### Exercise directions
Print, exactly and completely, the data that appears below.

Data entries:
-----

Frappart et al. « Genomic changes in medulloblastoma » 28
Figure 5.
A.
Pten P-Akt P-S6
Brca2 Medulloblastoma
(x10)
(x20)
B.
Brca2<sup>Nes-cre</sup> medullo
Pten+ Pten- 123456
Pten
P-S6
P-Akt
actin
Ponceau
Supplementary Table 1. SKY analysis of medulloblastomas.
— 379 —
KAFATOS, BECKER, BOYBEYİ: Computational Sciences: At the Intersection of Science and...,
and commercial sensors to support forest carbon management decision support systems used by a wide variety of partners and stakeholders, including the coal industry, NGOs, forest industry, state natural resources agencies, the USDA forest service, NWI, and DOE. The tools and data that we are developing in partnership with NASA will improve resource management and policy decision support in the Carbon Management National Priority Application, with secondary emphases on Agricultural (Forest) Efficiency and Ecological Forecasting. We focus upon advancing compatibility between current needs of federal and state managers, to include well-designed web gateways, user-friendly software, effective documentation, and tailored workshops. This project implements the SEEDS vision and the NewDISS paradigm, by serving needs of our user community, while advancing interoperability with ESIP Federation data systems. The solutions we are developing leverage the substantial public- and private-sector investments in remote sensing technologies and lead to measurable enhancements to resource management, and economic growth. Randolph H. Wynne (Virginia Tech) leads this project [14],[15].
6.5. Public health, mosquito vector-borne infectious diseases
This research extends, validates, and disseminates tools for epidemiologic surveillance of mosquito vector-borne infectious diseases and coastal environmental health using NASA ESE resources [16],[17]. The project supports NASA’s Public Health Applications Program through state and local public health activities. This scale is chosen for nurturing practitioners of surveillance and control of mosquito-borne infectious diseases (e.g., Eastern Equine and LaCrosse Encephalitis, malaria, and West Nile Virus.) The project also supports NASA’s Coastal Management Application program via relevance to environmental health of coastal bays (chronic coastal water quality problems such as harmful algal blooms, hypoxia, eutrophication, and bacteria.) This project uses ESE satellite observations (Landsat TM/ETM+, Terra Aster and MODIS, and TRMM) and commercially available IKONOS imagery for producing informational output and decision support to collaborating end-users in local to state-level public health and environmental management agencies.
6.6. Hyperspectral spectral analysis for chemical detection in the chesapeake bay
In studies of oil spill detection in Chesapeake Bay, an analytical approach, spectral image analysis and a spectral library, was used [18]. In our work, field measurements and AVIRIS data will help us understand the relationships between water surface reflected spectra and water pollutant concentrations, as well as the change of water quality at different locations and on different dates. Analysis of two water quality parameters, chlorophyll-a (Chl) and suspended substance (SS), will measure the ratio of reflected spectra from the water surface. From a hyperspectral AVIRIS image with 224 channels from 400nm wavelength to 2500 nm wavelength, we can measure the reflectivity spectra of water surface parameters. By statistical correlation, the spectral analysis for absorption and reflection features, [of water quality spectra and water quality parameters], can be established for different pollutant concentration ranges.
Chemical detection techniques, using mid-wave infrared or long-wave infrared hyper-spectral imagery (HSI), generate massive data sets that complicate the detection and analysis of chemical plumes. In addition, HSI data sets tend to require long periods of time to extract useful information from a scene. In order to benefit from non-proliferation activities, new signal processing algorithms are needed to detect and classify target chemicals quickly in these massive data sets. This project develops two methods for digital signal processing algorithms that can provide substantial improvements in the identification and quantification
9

-----

### Output of the exercise
Frappart et al. « Genomic changes in medulloblastoma » 28
Figure 5.
A.
Pten P-Akt P-S6
Brca2 Medulloblastoma
(x10)
(x20)
B.
Brca2<sup>Nes-cre</sup> medullo
Pten+ Pten- 123456
Pten
P-S6
P-Akt
actin
Ponceau
Supplementary Table 1. SKY analysis of medulloblastomas.
— 379 —
KAFATOS, BECKER, BOYBEYİ: Computational Sciences: At the Intersection of Science and...,
and commercial sensors to support forest carbon management decision support systems used by a wide variety of partners and stakeholders, including the coal industry, NGOs, forest industry, state natural resources agencies, the USDA forest service, NWI, and DOE. The tools and data that we are developing in partnership with NASA will improve resource management and policy decision support in the Carbon Management National Priority Application, with secondary emphases on Agricultural (Forest) Efficiency and Ecological Forecasting. We focus upon advancing compatibility between current needs of federal and state managers, to include well-designed web gateways, user-friendly software, effective documentation, and tailored workshops. This project implements the SEEDS vision and the NewDISS paradigm, by serving needs of our user community, while advancing interoperability with ESIP Federation data systems. The solutions we are developing leverage the substantial public- and private-sector investments in remote sensing technologies and lead to measurable enhancements to resource management, and economic growth. Randolph H. Wynne (Virginia Tech) leads this project [14],[15].
6.5. Public health, mosquito vector-borne infectious diseases
This research extends, validates, and disseminates tools for epidemiologic surveillance of mosquito vector-borne infectious diseases and coastal environmental health using NASA ESE resources [16],[17]. The project supports NASA’s Public Health Applications Program through state and local public health activities. This scale is chosen for nurturing practitioners of surveillance and control of mosquito-borne infectious diseases (e.g., Eastern Equine and LaCrosse Encephalitis, malaria, and West Nile Virus.) The project also supports NASA’s Coastal Management Application program via relevance to environmental health of coastal bays (chronic coastal water quality problems such as harmful algal blooms, hypoxia, eutrophication, and bacteria.) This project uses ESE satellite observations (Landsat TM/ETM+, Terra Aster and MODIS, and TRMM) and commercially available IKONOS imagery for producing informational output and decision support to collaborating end-users in local to state-level public health and environmental management agencies.
6.6. Hyperspectral spectral analysis for chemical detection in the chesapeake bay
In studies of oil spill detection in Chesapeake Bay, an analytical approach, spectral image analysis and a spectral library, was used [18]. In our work, field measurements and AVIRIS data will help us understand the relationships between water surface reflected spectra and water pollutant concentrations, as well as the change of water quality at different locations and on different dates. Analysis of two water quality parameters, chlorophyll-a (Chl) and suspended substance (SS), will measure the ratio of reflected spectra from the water surface. From a hyperspectral AVIRIS image with 224 channels from 400nm wavelength to 2500 nm wavelength, we can measure the reflectivity spectra of water surface parameters. By statistical correlation, the spectral analysis for absorption and reflection features, [of water quality spectra and water quality parameters], can be established for different pollutant concentration ranges.
Chemical detection techniques, using mid-wave infrared or long-wave infrared hyper-spectral imagery (HSI), generate massive data sets that complicate the detection and analysis of chemical plumes. In addition, HSI data sets tend to require long periods of time to extract useful information from a scene. In order to benefit from non-proliferation activities, new signal processing algorithms are needed to detect and classify target chemicals quickly in these massive data sets. This project develops two methods for digital signal processing algorithms that can provide substantial improvements in the identification and quantification
9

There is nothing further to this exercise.